How to complete this task
Read through the entries below and return each line with the word "года".

Extracted data entries
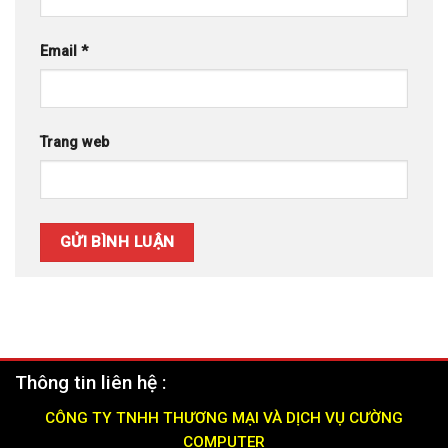
Email
*
Trang web
Thông tin liên hệ :
CÔNG TY TNHH THƯƠNG MẠI VÀ DỊCH VỤ CƯỜNG
COMPUTER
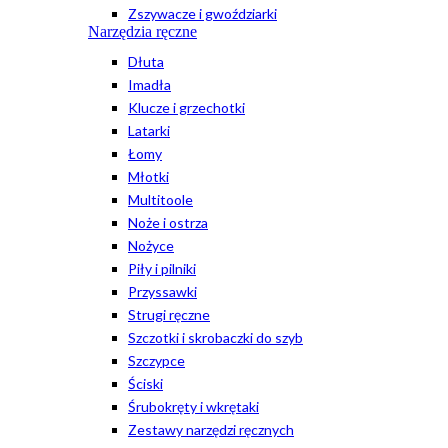
Zszywacze i gwoździarki
Narzędzia ręczne
Dłuta
Imadła
Klucze i grzechotki
Latarki
Łomy
Młotki
Multitoole
Noże i ostrza
Nożyce
Piły i pilniki
Przyssawki
Strugi ręczne
Szczotki i skrobaczki do szyb
Szczypce
Ściski
Śrubokręty i wkrętaki
Zestawy narzędzi ręcznych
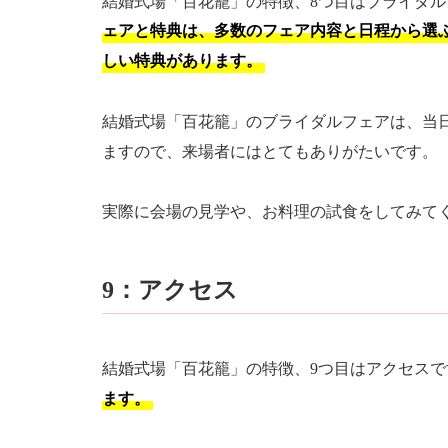
結婚式場「百花籠」の特徴、8つ目はブライダ
ェアと特典は、多数のフェア内容と日程から選
しい特典があります。
結婚式場「百花籠」のブライダルフェアは、当
ますので、来場者にはとてもありがたいです。
実際に会場の見学や、お料理の試食をしてみて
9：アクセス
結婚式場「百花籠」の特徴、9つ目はアクセスで
ます。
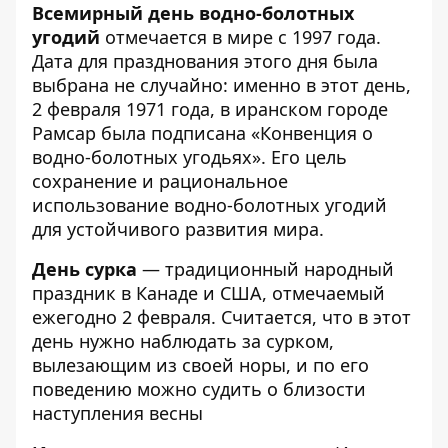
Всемирный день водно-болотных
угодий
отмечается в мире с 1997 года.
Дата для празднования этого дня была
выбрана не случайно: именно в этот день,
2 февраля 1971 года, в иранском городе
Рамсар была подписана «Конвенция о
водно-болотных угодьях». Его цель
сохранение и рациональное
использование водно-болотных угодий
для устойчивого развития мира.
День сурка
— традиционный народный
праздник в Канаде и США, отмечаемый
ежегодно 2 февраля. Считается, что в этот
день нужно наблюдать за сурком,
вылезающим из своей норы, и по его
поведению можно судить о близости
наступления весны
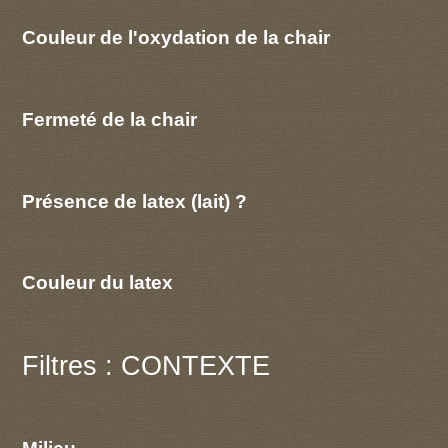
Couleur de l'oxydation de la chair
Fermeté de la chair
Présence de latex (lait) ?
Couleur du latex
Filtres : CONTEXTE
Milieu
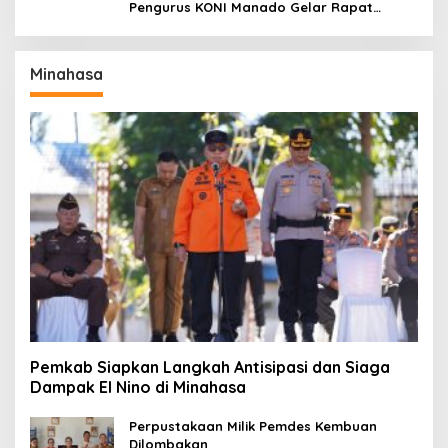
Pengurus KONI Manado Gelar Rapat
Perdana
Minahasa
Pemkab Siapkan Langkah Antisipasi dan Siaga
Dampak El Nino di Minahasa
Perpustakaan Milik Pemdes Kembuan
Dilombakan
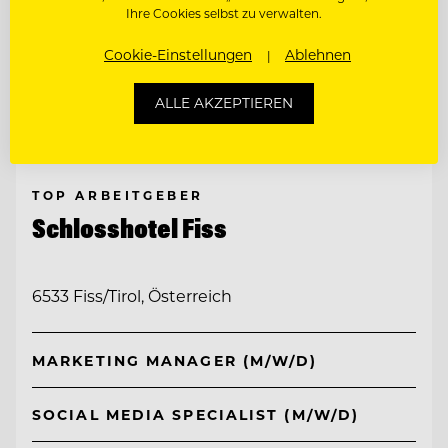
Ihre Cookies selbst zu verwalten.
Cookie-Einstellungen
Ablehnen
ALLE AKZEPTIEREN
TOP ARBEITGEBER
Schlosshotel Fiss
6533 Fiss/Tirol, Österreich
MARKETING MANAGER (M/W/D)
SOCIAL MEDIA SPECIALIST (M/W/D)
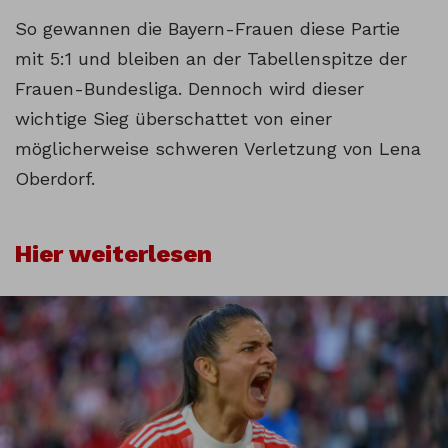
So gewannen die Bayern-Frauen diese Partie
mit 5:1 und bleiben an der Tabellenspitze der
Frauen-Bundesliga. Dennoch wird dieser
wichtige Sieg überschattet von einer
möglicherweise schweren Verletzung von Lena
Oberdorf.
Hier weiterlesen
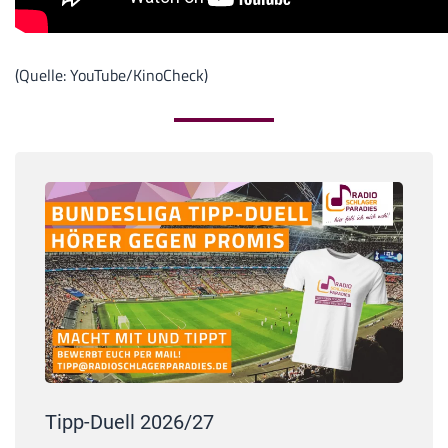
(Quelle: YouTube/KinoCheck)
Tipp-Duell 2026/27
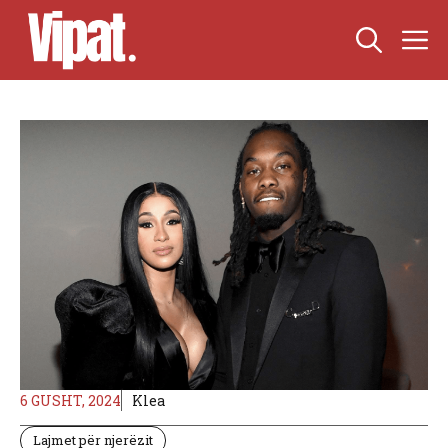
Skip
M
to
content
6 GUSHT, 2024
Klea
Lajmet për njerëzit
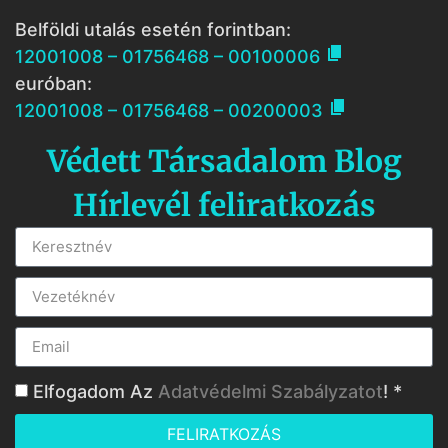
Belföldi utalás esetén forintban:

12001008 – 01756468 – 00100006
euróban:

12001008 – 01756468 – 00200003
Védett Társadalom Blog
Hírlevél feliratkozás
Elfogadom Az
Adatvédelmi Szabályzatot
! *
FELIRATKOZÁS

Expected answer
отмечается в мире с 1997 года.
2 февраля 1971 года, в иранском городе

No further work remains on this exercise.